How do you run goodr in Vegas?  You run The Vegas goodr Strip $10K.

The Vegas goodr Strip $10K is pretty simple: you run a loop up and down the strip, stopping at no less than 4 casinos where you will chug a glass of champagne (or mimosa if you’re in brunch mode) as quickly as possible.

We (hetero-lifemates and goodr co-founders Stephen and Ben) decided to run the first ever Vegas goodr Strip $10K on the morning of our second day of a friend’s bachelor party.  We attempted to do this last year when we were in Vegas for EDC (by “attempted,” I mean we brought some run gear with us to Vegas and verbally scheduled the run twice…but never actually put the run gear on.) This time, however, it was going to happen come hell or brutal hangover.

We began at Caesar’s Palace where we stepped outside of the cool air of the casino into the blast furnace of the desert and headed due south to our first stop at the Chandelier Bar in the Cosmo.  Once inside, we bellied-up to the bar and ordered our first glass of mimosa (we needed the vitamin C).  After a toast and a brief period of silence where we each contemplated our life choices, the mimosas were tossed back and we headed back out to the strip for our next stop: the MGM Grand.

At this point, the heat started getting to us as we began the longest stretch of the run sans air conditioning.  Luckily the champagne quickly worked its bubbly magic on our empty stomachs and the buzz worked to cloud out any regrets we had for this particular poor choice.  

When we made it to the MGM, we quickly found a bar and ordered two of their worst (not their cheapest, but their worst) mimosas.  The agreeable fellow behind the bar doffed his cap (or would have if he had a cap on) and poured out two glasses of what we assume was day-old chardonnay with CO2 injected into it by an asthmatic.  He then added two splashes of Sunny-D and handed the concoctions over with a smile.  We again toasted and imbibed and were quickly off to our next destination.

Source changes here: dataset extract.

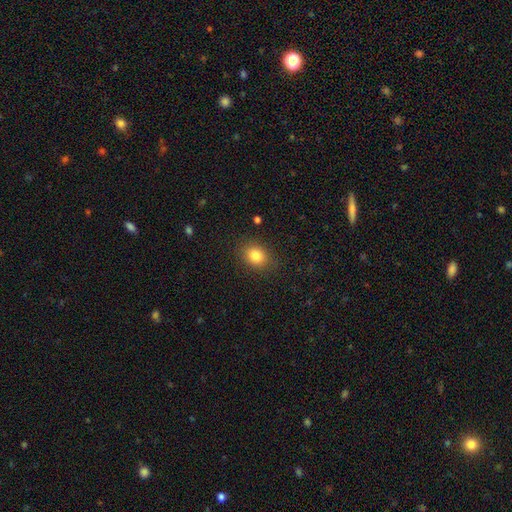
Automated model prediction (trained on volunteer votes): Smooth or featured? Predicted: smooth (p=0.83). How rounded? Predicted: in between (p=0.57). Merging? Predicted: none (p=0.86).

From the MGM, we had several options for a next stop, but the only real choice was to make our way to the classiest joint on the stip: O’Sheas, the fine establishment where every day is St. Patrick’s Day and the light beer flows like wine.

Unlike the other “fancy” bars along the rest of the strip, O’Sheas is all about being practical.  They know why you’re here.  You’re here to get drunk.  All the fancy frills are unnecessary trappings that will only delay you from your trip to the land of inebriation. So when we ordered a mimosa at O’Sheas we should not have been surprised to receive a very full 16oz keg cup filled almost entirely with J. Roget “champagne” and a drop of orange food coloring for effect.

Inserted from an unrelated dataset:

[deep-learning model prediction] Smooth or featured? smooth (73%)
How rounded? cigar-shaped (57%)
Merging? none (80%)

If we weren’t drunk before this stop, 16oz of sparkling grape flavored liquor pushed us over the edge.  Walking back out onto the strip our heads were properly swimming in the bubbles, but any semblance of a hangover or headache had disappeared.  We had not just had a little hair of the dog that bit us, we pretty much straight adopted that dog and were training it to never bite us again (a fool’s errand but whatever, it’s something to do).

Even though we love the delightfully blue-collar vibe of O’Sheas, our next stop was at the opposite end of the wealth spectrum as we headed towards the Wynn.  This was Vegas after all and we had to make sure our last stop was appropriately opulent to cap off the inaugural Vegas goodr Strip $10K.

By this point, not only were we properly drunk, but we were also sweating out the previous night’s debaucheries.  Needless to say, we were quite the spectacle walking up to the bar in the Wynn.   But the general craziness that Vegas breeds ensured that our strange look/demeanor/life choices were but a raindrop of weirdness lost in a surreal ocean of freaks and madness.  With only the slightest hint of curiosity, the bartender poured our last glass of champagne and slid them across the bar.  We again toasted, but by this point, we had stopped questioning the why of it all and simply enjoyed the bubbles.

The last mile or so back to Caesar’s was a pleasant blur and many laughs were had as we realized that we had discovered that you can have a pleasant run in Vegas, you just need to run goodr.